-- Material provided follows --

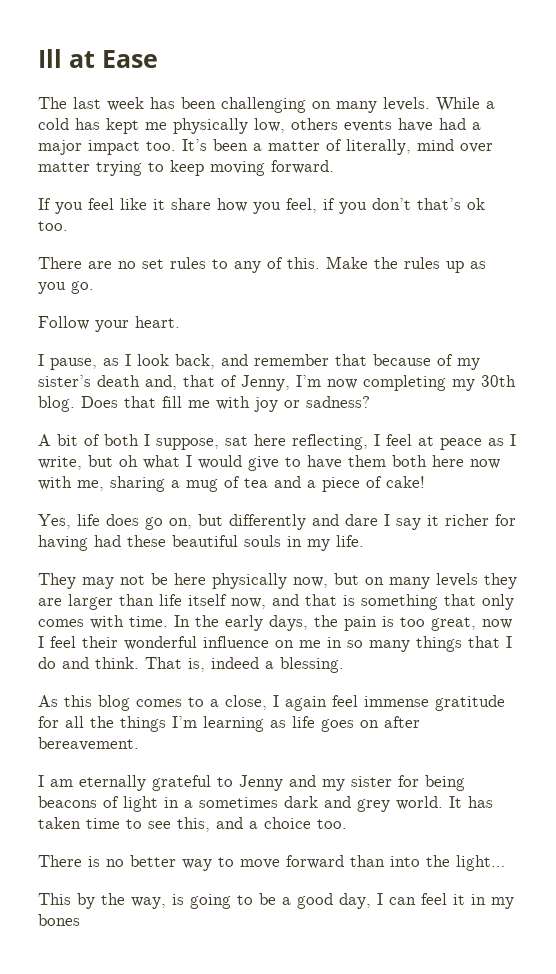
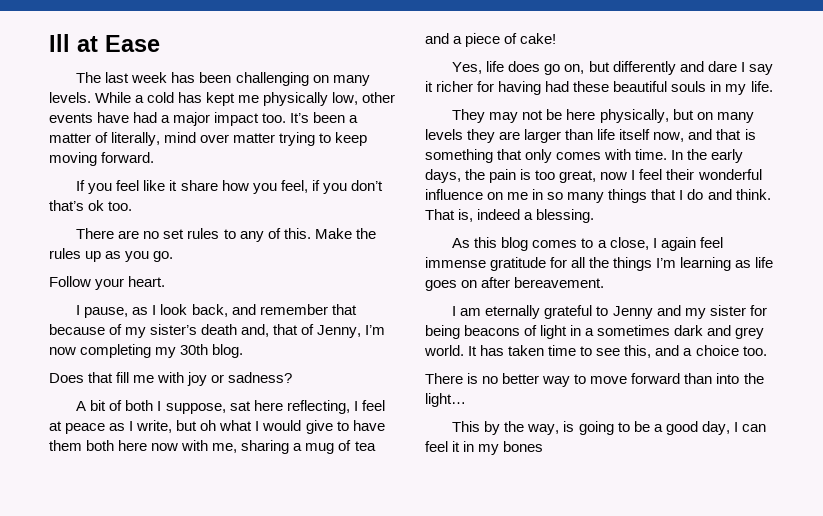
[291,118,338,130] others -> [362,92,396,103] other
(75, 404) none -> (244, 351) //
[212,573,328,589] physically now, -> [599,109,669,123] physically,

-- Material provided concluded --
-- Material provided follows --

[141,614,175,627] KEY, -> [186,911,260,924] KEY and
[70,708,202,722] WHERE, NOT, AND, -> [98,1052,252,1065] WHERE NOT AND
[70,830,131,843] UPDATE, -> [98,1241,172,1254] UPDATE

-- Material provided concluded --
-- Material provided follows --

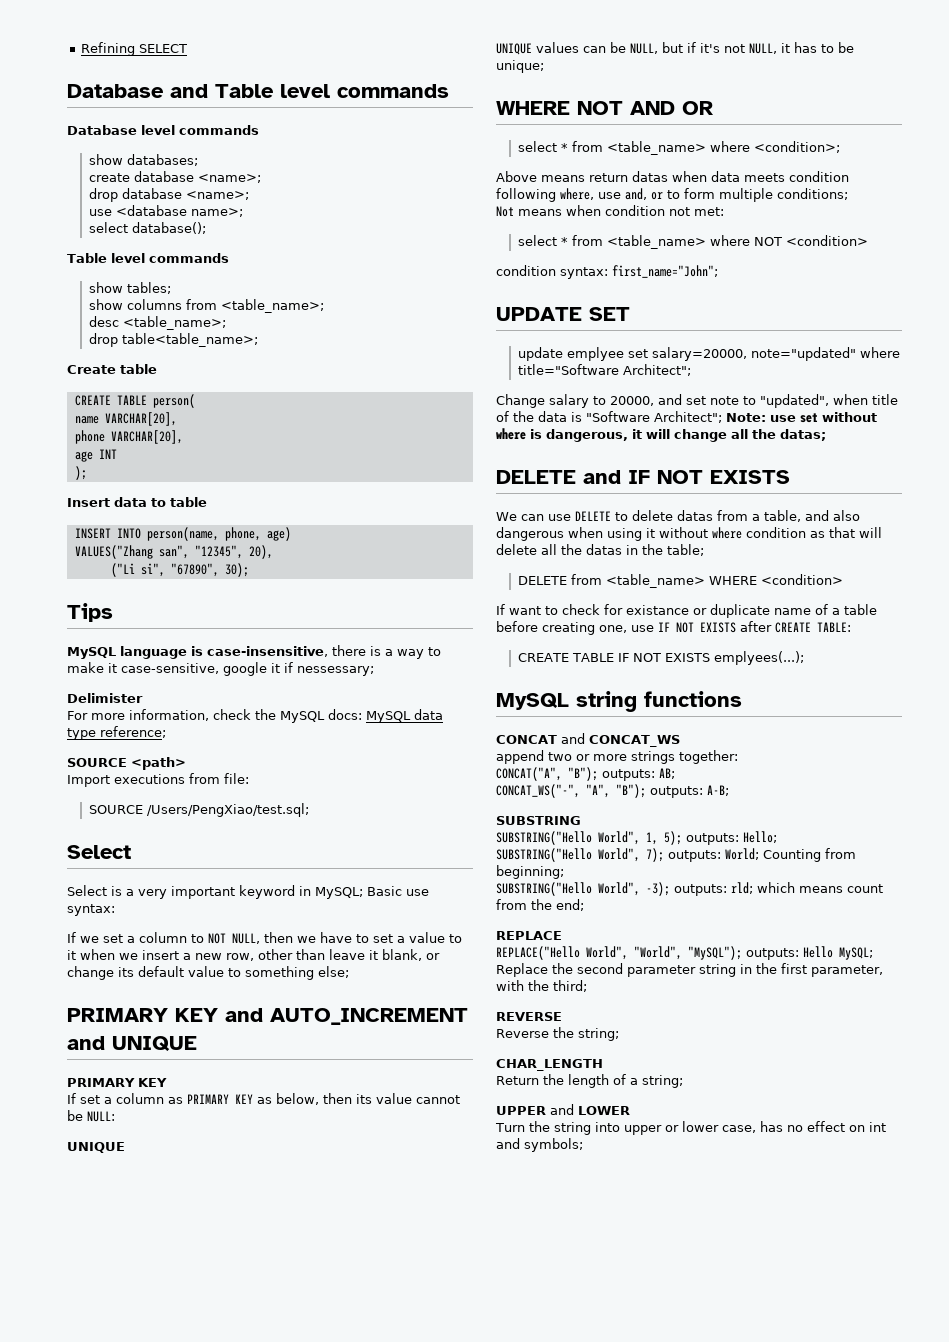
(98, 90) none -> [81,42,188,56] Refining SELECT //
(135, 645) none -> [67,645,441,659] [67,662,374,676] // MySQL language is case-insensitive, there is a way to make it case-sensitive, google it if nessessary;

-- Material provided concluded --

All that is wanted is an exact copy of the lines above from the one with "(98, 90) none" through the one with "(135, 645) none", with both ends included.

## Answer to this problem
(98, 90) none -> [81,42,188,56] Refining SELECT //
(135, 645) none -> [67,645,441,659] [67,662,374,676] // MySQL language is case-insensitive, there is a way to make it case-sensitive, google it if nessessary;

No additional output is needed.